**PROBLEM TO SOLVE**
Your answer should be the lines below from the one holding "50 colors, and" through the one holding "stimonials, customers have time and again", copied exactly and with nothing else.

= Beginning of Section =

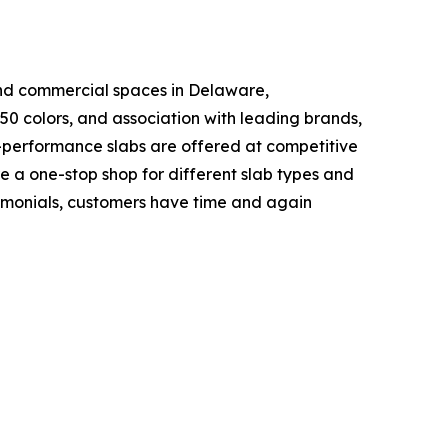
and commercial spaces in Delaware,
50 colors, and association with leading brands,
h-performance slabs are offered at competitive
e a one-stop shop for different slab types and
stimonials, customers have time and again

= End of Section =
= Beginning of Section =

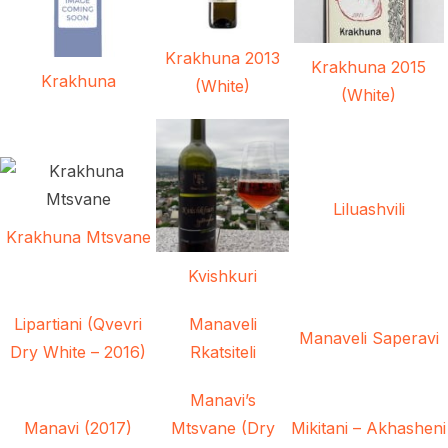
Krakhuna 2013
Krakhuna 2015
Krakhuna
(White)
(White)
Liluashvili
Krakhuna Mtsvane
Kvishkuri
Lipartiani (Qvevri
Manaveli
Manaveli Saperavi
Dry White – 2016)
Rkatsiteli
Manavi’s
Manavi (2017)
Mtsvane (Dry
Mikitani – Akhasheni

= End of Section =

**OUTPUT FOR THIS EXERCISE**
50 colors, and association with leading brands,
h-performance slabs are offered at competitive
e a one-stop shop for different slab types and
stimonials, customers have time and again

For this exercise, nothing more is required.